Honeck is flexible in general with tempos, and feels no compulsion to follow Dvorak's metronome markings. The trumpet fanfare that opens the Finale is a bit slower than the score calls for, and the strings-and-bassoon passages that follow are a great deal slower, while the tutti that follows is a bit faster than marked, and what Honeck calls the "polka" section is even faster. Incidentally, he also calls for the violas to play their "snare-drum" rhythm at the beginning of this polka col legno (with the wood of the bow), though the RR engineers don't bring out this detail enough for it to be really noticeable. (Without Honeck's notes I also couldn't claim that this section was being played in the style of a Slavic polka rather than an Austrian one, but I did enjoy the jubilant performance.) Honeck also takes the liberty of speeding up the coda of the first movement, in the style of a stretta of a Slavic dance, though surely this is not an unusual choice among conductors.

The main part of the waltz-scherzo (Allegretto grazioso) is on the fast side—notably faster than the tempo marking—but it is played in such a graceful and yet sweeping manner that it would be churlish to complain. The first violins play a little glissando up to the third note of the polka-like coda of the scherzo, "to reflect the fresh and rustic sound of the countryside. The effect is very simple, but funny, and captures the boisterous and high-spirited manner that is so characteristic of the Czech style." Listeners will also hear more portamento in this movement than is typical of modern performances, and more legato among the winds in a few places where staccato is the norm.

On a first hearing I found the performance overall to be consistently interesting but a bit studied—"carefully" different. But on further hearings I've come to appreciate its fresh, "natural" qualities, and especially its exuberance and dramatic flair. Above all, it brings out Dvorak's tremendous originality: no other symphony, even the composer's others, sounds like this.

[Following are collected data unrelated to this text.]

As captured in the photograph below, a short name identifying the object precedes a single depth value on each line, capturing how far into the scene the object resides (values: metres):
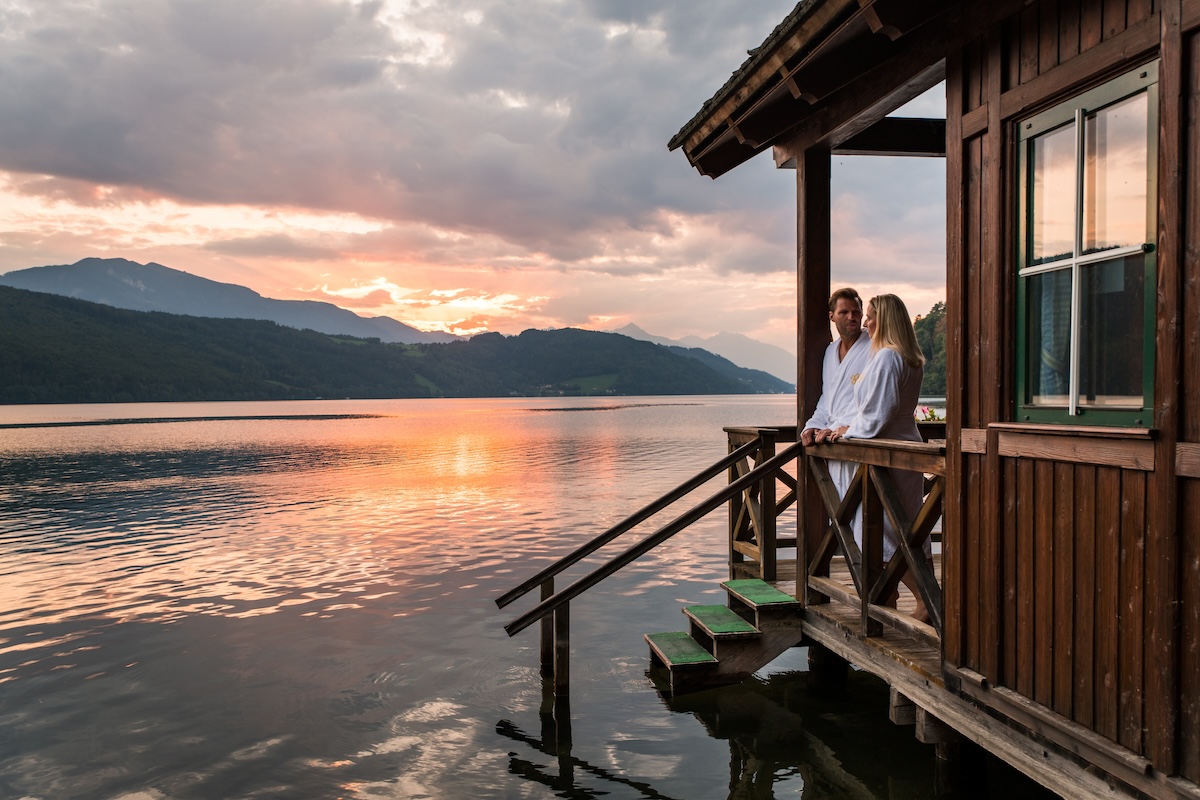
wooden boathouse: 3.36
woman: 5.80
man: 6.46
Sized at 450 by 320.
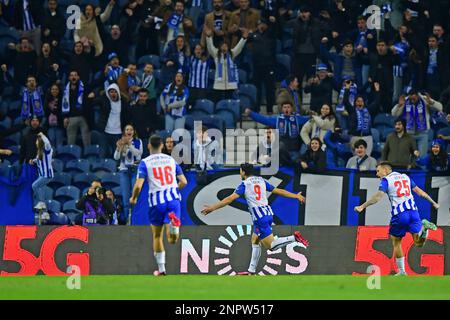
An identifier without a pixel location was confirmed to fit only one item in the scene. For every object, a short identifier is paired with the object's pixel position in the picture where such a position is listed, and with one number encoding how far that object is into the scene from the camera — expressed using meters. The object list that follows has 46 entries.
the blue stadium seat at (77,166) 25.91
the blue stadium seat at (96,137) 26.12
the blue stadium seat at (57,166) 25.92
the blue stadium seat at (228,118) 25.56
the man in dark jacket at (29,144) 25.33
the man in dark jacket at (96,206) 23.11
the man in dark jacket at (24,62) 26.88
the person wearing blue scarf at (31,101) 26.34
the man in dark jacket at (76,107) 25.97
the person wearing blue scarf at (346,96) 25.41
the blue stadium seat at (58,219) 24.81
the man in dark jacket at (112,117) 25.81
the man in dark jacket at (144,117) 25.53
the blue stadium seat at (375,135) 25.36
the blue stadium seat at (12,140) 26.74
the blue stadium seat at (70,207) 25.30
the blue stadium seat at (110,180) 25.23
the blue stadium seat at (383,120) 25.64
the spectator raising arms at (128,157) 24.81
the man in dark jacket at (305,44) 25.94
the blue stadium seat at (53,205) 25.11
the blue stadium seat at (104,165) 25.58
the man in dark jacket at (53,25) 27.20
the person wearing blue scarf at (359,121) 25.11
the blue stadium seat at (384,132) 25.50
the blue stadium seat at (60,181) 25.91
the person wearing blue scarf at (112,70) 26.22
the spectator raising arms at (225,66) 25.94
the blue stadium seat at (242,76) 26.47
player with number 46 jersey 16.77
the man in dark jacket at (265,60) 25.86
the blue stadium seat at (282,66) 26.45
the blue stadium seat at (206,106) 25.92
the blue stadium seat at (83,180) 25.81
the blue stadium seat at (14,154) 26.34
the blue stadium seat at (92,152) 26.05
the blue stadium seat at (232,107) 25.86
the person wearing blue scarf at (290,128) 24.88
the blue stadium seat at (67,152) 26.11
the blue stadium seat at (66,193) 25.61
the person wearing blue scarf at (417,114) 25.17
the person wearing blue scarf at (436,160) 24.25
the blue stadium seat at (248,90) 26.27
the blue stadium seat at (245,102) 26.11
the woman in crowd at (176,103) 25.50
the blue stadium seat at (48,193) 25.42
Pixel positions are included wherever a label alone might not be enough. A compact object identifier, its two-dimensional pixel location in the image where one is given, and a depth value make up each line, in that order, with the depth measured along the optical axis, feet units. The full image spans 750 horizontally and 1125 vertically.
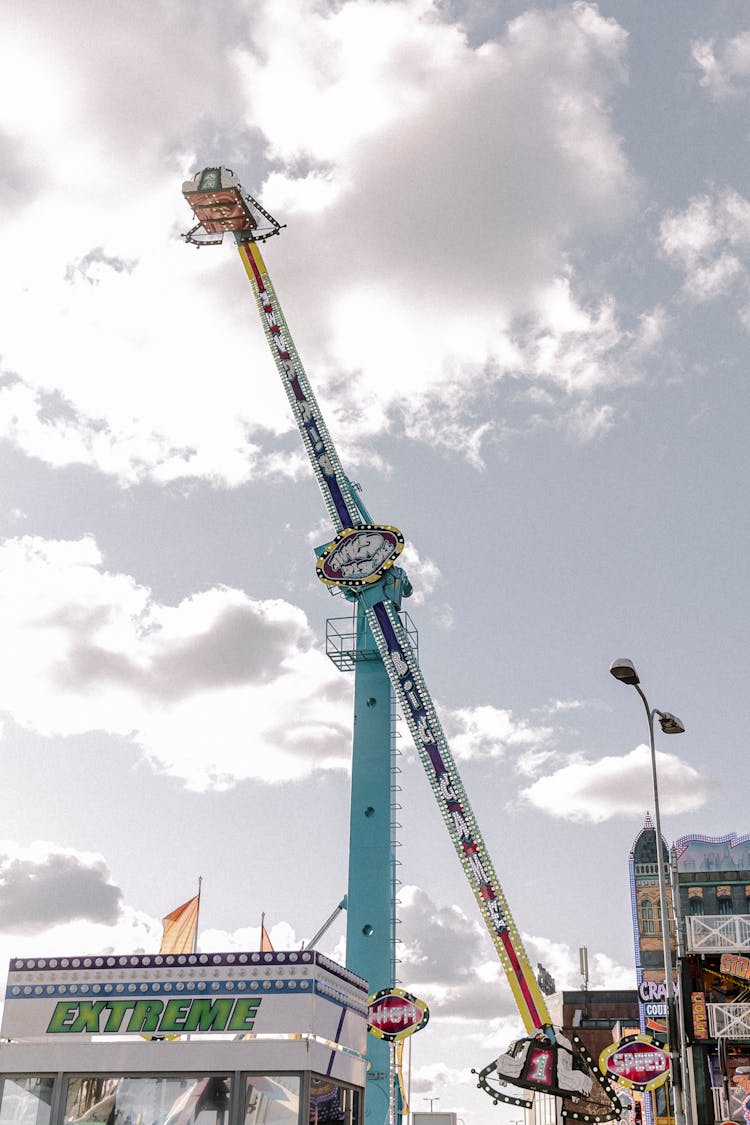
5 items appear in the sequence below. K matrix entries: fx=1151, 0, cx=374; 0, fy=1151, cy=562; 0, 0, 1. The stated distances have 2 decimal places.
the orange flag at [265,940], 162.71
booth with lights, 63.46
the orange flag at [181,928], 127.95
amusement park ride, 133.90
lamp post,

As a bonus we are given a "Symphonic Suite" from Jenufa: "symphonic" in the sense that the excerpts from the opera are played without pause, with some of them linked by a motif on the xylophone. (There is a 31-minute suite arranged by Peter Breiner, who also conducts it with the New Zealand Symphony for the Naxos label, but I haven't heard it.) Janacek wrote an overture to Jenufa, which he called Jealousy when he offered it as a concert piece. This is not included in Honeck's "conceptualization," but several dances are, as well as the stormy finale of Act II and the ecstatic conclusion of Act III. The Pittsburgh Symphony plays splendidly throughout the suite, but I'm not sure that all of it works as concert music. The dances from the opera are lively enough, but music derived from arias seems flat on its own, and the finale, which is one of the most thrilling in all opera, seems to need the human voice, or to grow inexorably from the rest of the act, to have its full impact. (Oddly, the movements of the suite are not listed in the booklet or on the cover—it's all one track—but I happened upon a short online article listing the movements and the instrumentation at this link.

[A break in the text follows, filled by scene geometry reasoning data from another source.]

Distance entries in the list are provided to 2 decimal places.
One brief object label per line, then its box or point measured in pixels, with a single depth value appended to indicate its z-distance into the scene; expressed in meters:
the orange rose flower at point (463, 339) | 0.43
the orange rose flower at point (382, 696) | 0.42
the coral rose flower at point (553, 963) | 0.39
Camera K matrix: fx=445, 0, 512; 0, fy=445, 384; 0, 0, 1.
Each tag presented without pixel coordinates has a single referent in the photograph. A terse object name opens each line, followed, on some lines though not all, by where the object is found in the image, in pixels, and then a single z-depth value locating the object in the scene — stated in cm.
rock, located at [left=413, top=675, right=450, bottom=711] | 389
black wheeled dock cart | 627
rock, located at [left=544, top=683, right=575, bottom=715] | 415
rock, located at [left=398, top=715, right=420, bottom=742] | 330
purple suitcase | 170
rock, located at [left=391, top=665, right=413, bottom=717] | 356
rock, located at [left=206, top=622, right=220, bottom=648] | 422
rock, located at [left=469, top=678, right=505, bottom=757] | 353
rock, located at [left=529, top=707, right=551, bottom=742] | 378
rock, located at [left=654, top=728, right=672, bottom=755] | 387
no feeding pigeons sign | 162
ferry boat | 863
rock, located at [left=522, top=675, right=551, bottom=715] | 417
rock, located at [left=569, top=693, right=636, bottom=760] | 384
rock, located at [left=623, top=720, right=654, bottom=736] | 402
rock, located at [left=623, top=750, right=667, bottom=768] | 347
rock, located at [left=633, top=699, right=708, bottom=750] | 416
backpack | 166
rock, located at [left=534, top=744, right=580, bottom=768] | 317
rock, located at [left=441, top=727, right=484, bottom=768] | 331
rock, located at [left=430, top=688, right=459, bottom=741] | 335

As with RR's previous "Pittsburgh Live!" CD, of Richard Strauss tone poems, the orchestra is recorded with tremendous clarity and a slightly distant perspective. (The booklet contains a full page detailing Soundmirror's recording session.) The dynamic range is perhaps too impressive, at least for my system, and only at one point during the Eighth Symphony. Midway through the slow movement the clarinets, playing alone, descend to a ppp note, followed by a ppp note for cellos and basses, before the horns enter with a phrase rising to ffz. I found this passage nearly inaudible without setting the volume at a level too high for the rest of the recording. I know this sounds like a complaint from some distant hi-fi era, from those with inferior equipment, but I do note that Honeck does not call for such an extreme contrast during other ppp passages in the symphony (e.g., the end of the first section of the slow movement).